- [STUDY QUESTIONS]:
- 1) What tools is the file on the Log2Vec wrapper page described as wrapping?
- 2) Reproduce the stretch of the Log2Vec wrapper page from "Last active" through "hidden Unicode characters.".

Last active
January 23, 2024 19:21
-
-
Save norandom/86a701a56b7de8c800a83eac293da813 to your computer and use it in GitHub Desktop.
A wrapper around the Log2Vec tools https://github.com/NetManAIOps/Log2Vec/tree/master - Log File Vectorization https://because-security.atlassian.net/wiki/spaces/LML/pages/11927594/Log2Vec+conda+Python+3.9
This file contains hidden or bidirectional Unicode text that may be interpreted or compiled differently than what appears below. To review, open the file in an editor that reveals hidden Unicode characters.

- [EXTRACTED ENTRIES]:

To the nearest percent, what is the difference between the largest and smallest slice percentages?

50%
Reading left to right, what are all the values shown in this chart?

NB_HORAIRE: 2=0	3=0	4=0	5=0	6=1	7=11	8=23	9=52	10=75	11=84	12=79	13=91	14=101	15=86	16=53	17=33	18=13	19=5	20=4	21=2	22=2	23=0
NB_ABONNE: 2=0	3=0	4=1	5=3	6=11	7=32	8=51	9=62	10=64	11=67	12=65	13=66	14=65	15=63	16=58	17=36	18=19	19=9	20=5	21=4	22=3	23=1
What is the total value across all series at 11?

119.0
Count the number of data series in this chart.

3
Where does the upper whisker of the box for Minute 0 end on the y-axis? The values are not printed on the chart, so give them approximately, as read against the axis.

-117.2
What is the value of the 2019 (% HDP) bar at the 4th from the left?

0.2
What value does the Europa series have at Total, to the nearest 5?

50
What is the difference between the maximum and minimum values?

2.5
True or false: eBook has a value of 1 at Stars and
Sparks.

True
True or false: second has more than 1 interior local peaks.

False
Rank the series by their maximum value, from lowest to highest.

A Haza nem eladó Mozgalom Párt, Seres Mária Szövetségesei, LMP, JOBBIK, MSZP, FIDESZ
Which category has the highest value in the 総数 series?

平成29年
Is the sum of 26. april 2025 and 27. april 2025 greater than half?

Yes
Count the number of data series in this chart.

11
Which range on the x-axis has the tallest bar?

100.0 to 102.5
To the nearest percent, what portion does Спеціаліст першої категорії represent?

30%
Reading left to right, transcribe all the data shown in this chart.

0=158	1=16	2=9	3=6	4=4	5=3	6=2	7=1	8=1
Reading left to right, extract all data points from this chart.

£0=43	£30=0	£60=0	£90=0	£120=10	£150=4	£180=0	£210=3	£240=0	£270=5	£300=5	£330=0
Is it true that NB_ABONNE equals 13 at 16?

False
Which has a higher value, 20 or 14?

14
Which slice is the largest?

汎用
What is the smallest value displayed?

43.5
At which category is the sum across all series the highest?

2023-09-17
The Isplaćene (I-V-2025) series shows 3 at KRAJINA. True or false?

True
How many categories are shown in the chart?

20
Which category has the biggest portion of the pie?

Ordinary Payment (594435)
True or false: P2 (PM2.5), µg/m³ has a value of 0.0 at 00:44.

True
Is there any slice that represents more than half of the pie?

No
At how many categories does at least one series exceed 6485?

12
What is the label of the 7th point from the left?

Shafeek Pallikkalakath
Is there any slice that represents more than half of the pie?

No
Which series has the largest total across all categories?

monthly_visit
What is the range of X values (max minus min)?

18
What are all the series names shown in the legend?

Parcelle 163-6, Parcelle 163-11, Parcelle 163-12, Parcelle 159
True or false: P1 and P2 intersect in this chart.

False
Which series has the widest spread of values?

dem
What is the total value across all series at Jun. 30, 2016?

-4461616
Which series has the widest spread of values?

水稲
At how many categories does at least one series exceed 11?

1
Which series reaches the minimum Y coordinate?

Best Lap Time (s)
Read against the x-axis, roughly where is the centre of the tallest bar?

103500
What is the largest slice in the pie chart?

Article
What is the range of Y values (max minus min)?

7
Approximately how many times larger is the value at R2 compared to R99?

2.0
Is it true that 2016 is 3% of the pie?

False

- [RESULTS FOR EACH TASK]:
- 1) The Log2Vec tools.

- 2)
Last active
January 23, 2024 19:21
-
-
Save norandom/86a701a56b7de8c800a83eac293da813 to your computer and use it in GitHub Desktop.
A wrapper around the Log2Vec tools https://github.com/NetManAIOps/Log2Vec/tree/master - Log File Vectorization https://because-security.atlassian.net/wiki/spaces/LML/pages/11927594/Log2Vec+conda+Python+3.9
This file contains hidden or bidirectional Unicode text that may be interpreted or compiled differently than what appears below. To review, open the file in an editor that reveals hidden Unicode characters.